4 Nisan 2011 Pazartesi

En büyük hile, hilesizliktir.

Blogspot kapanmıştı, bugün laptoptan denedim açıldı. İnşallah genel olarak yasak kalkmıştır. Tabii ki, paragraflara filan dikkat ettim yazıda ama kaydet dediğimde düz yazı olarak atıyor. Gözümsünüz. Cuma günü sabahtan rutin ziyaretler için İstanbul'a ayak basıyorum. Akşama kadar işim var. 8 gibi işim bitiyor ve Beşiktaş'ta M.'nin okuldan çıkmasını bekliyorum. 5-6 saat sonra Kadıköy'ünden! (biz eskiden İstanbul'da böyle konuşurduk efenim) otobüse bineceğimden öyle takılacağız rahat rahat. Neyse tabi ben beklemekten rahatsız olarak M.yi arıyorum. Meşgule atıp mesaj çekiyor.
-Yarım saate çıkacağım. Ön kapıdan gir kantinde emre var abi. Benim iç ses cevap veriyor: -Amaann takılırım çarşı'da biraz daha, bir de şimdi kantinci Emre Abi ile tanışamayacağım. Ulen takoz. Tamam 5 senedir çarşıya gelmemişsin, özlemişsin ama dur iki saniye mesajı adam akıllı oku. Halbuki sonra tanıştık, Emre arkadaş canayakın, pozitif, çok muhabbetşinas bir adammış. Emre abi diye okursan tabi kantinci olur o sana.
Neyse M. çıktı dersten. Dedi ki abi üst katta 80'ler partisi var ben Emre'nin kartını aldım gel girek. Sağolsun ben yarın Adana'ya gideceğimden şive sıkıntısı çekmeyeyim diye birkaç saat böyle konuştuk.
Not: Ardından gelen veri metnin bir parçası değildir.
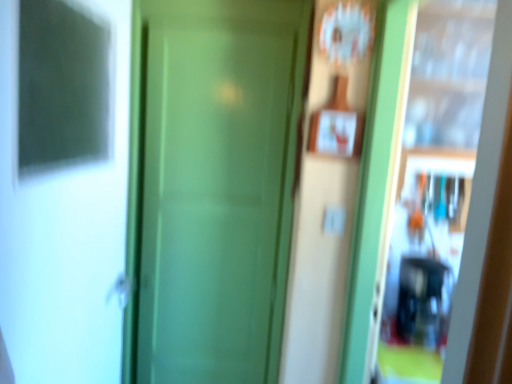
Question: From a real-world perspective, is green matte door at center positioned over white glossy screen door at left, the 1th screen door in the left-to-right sequence, based on gravity?

Choices:
 (A) no
 (B) yes

Answer: (A)

Question: Is green matte door at center bigger than white glossy screen door at left, the 1th screen door in the left-to-right sequence?

Choices:
 (A) no
 (B) yes

Answer: (A)

Question: From the image's perspective, does green matte door at center appear higher than white glossy screen door at left, positioned as the 2th screen door in right-to-left order?

Choices:
 (A) yes
 (B) no

Answer: (B)

Question: Could you tell me if green matte door at center is facing white glossy screen door at left, the 1th screen door in the left-to-right sequence?

Choices:
 (A) yes
 (B) no

Answer: (A)

Question: Are green matte door at center and white glossy screen door at left, positioned as the 2th screen door in right-to-left order, far apart?

Choices:
 (A) no
 (B) yes

Answer: (A)

Question: Is point (399, 291) closer or farther from the camera than point (156, 220)?

Choices:
 (A) farther
 (B) closer

Answer: (A)

Question: From a real-world perspective, relative to green matte door at center, is green matte screen door at center, positioned as the 1th screen door in right-to-left order, vertically above or below?

Choices:
 (A) below
 (B) above

Answer: (B)

Question: Is green matte screen door at center, positioned as the 1th screen door in right-to-left order, taller or shorter than green matte door at center?

Choices:
 (A) tall
 (B) short

Answer: (B)

Question: Based on their sizes in the image, would you say green matte screen door at center, the 2th screen door when ordered from left to right, is bigger or smaller than green matte door at center?

Choices:
 (A) big
 (B) small

Answer: (A)

Question: Considering the positions of point (389, 299) and point (88, 238), is point (389, 299) closer or farther from the camera than point (88, 238)?

Choices:
 (A) farther
 (B) closer

Answer: (A)

Question: Is green matte screen door at center, the 2th screen door when ordered from left to right, inside or outside of white glossy screen door at left, the 1th screen door in the left-to-right sequence?

Choices:
 (A) outside
 (B) inside

Answer: (A)

Question: In terms of height, does green matte screen door at center, the 2th screen door when ordered from left to right, look taller or shorter compared to white glossy screen door at left, positioned as the 2th screen door in right-to-left order?

Choices:
 (A) short
 (B) tall

Answer: (B)

Question: Looking at their shapes, would you say green matte screen door at center, positioned as the 1th screen door in right-to-left order, is wider or thinner than white glossy screen door at left, the 1th screen door in the left-to-right sequence?

Choices:
 (A) thin
 (B) wide

Answer: (B)

Question: Considering the positions of point (3, 122) and point (197, 67), is point (3, 122) closer or farther from the camera than point (197, 67)?

Choices:
 (A) farther
 (B) closer

Answer: (B)

Question: Do you think white glossy screen door at left, positioned as the 2th screen door in right-to-left order, is within green matte door at center, or outside of it?

Choices:
 (A) outside
 (B) inside

Answer: (A)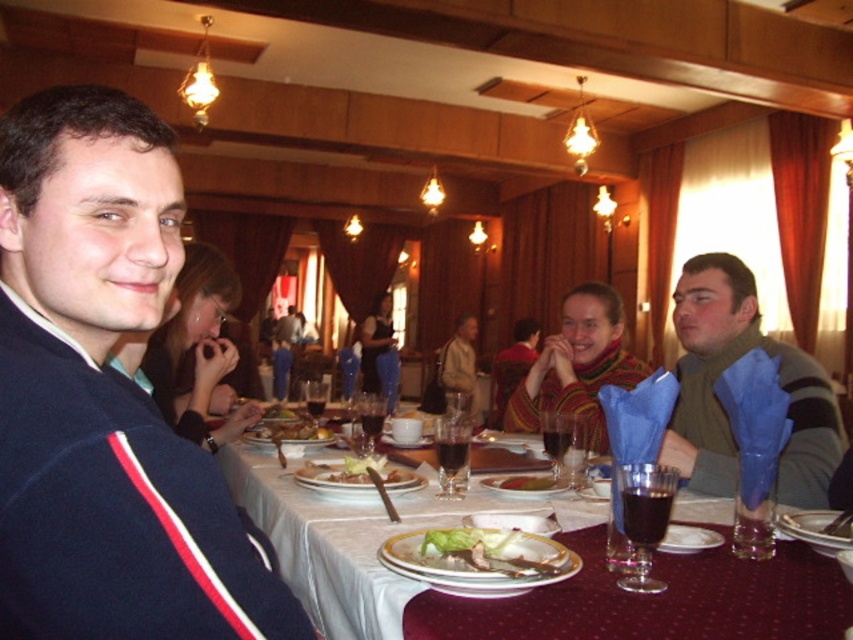
In the scene shown: You are a photographer standing at the camera position. You want to focus on both point (94, 582) and point (288, 422) in the image. Which point should you adjust your focus to first to ensure the closest one is sharp?

Point (94, 582) is closer to the camera than point (288, 422), so you should focus on point (94, 582) first to ensure it is sharp before adjusting for the other point.

You are a server in the restaurant and need to place a new dessert plate on the table. Considering the height of the maroon fabric table at center and the white porcelain plate at center, will the dessert plate fit on top of the table without hanging over the edge?

The maroon fabric table at center has a greater height compared to the white porcelain plate at center, so the dessert plate will fit on top of the maroon fabric table at center without hanging over the edge since the table is taller than the plate.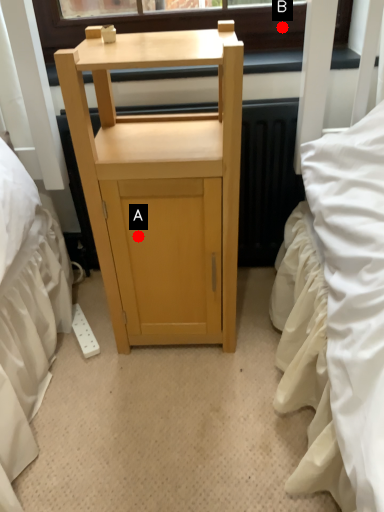
Question: Two points are circled on the image, labeled by A and B beside each circle. Which point is farther to the camera?

Choices:
 (A) A is further
 (B) B is further

Answer: (B)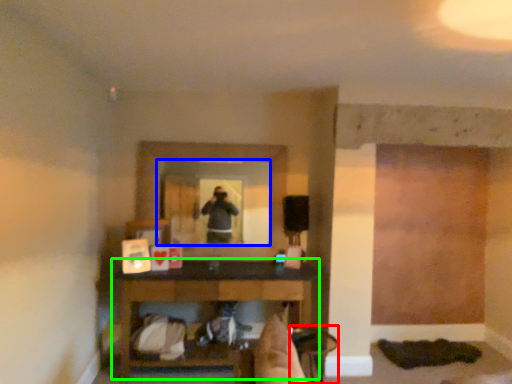
Question: Which object is the closest to the chair (highlighted by a red box)? Choose among these: mirror (highlighted by a blue box) or table (highlighted by a green box).

Choices:
 (A) mirror
 (B) table

Answer: (B)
Öğrenci giriş kapısında turnikelere dayandık. M. kendi kartıyla geçiş yaptı tabi aynı saniye içerisinde ben de okuttum ama geçiş vermiyor. Hayır hiç bir ses filan yok makinada. M. döndü. Tabi hemen arkamızda güvenlik görevlisi. Bizim ŞŞAL'da 'şerif' olarak seslendiğimiz abi.
M.: Ne oldu okumuyor mu?
S.: Valla dokunduruyorum ama...(iç ses: tamam böyle şey görmedik 6 sene okuduk, fakat sabah bir plazaya girerken güvenlikten böyle geçtim. Antremanlıyım yani.)
M.: Ya şöye tutsak filan. Allah Allah.
S.: Buraya dokundurmuyor muyuz? (iç ses: valla kartın üzerinde türk telekom filan yazıyor ama bizimkiler aynı zamanda orada çalışıyor ya, entegre kart çıkarmışlardır herhalde.)
M.: Agadi yanlış kart mı çıkardın acaba cüzdandan? (bak burada tribünlere(şerif'e) oynuyoruz. Ulen sen verdin kartı 5 saniye önce bana.
S.: Sürtecez mi acaba kredi kartı gibi. (hani artık çare kalmadı, saçmalamalar başladı. iç ses: vay be adamlar ne teknoloji kurmuşlar. emre arkadaş( ki kendisini henüz tanımıyorum adamın kartını kaptıracağız) binadan çıkış yapmadığından tekrar bir giriş kabul etmiyor.) Yuhh. Yani oha. Abi 4 buçuk saniye içerisinde bu kadar mı diyalog, olay, düşünce olur. Şerif'e daha fazla kıl kaptırtmadan M.çıkış yapıyor ve biz kendimizi dışarı atıyoruz. Kart mı bozulmuş arkadaşlar sorusuna "Yo yo birşey yok" cevabı veriyoruz. O zaman ne ayak sorusu gelebileceğini düşünmeden. M. diğer kapıyı deneyelim diyor. 3 tane şerif var burada. 6 saniye içerisinde gerçekleştirdiğimiz ehliyet-yaka kartı değiş-tokuşunun ardından ikimizde okula dahil oluyoruz. Ve 6 saatin 3'ünü burada geçiriyoruz.

p.s.: Şu anda Elif'i okuyorum da yazarın arkadaşı için kullandığı J. kısaltmasından esinlendim ve ben de M. kullandım. Hani gizli birşey yok kendisi can dostum Mustafa'dır. Paulo'ya bir selam etmiş olduk böylece.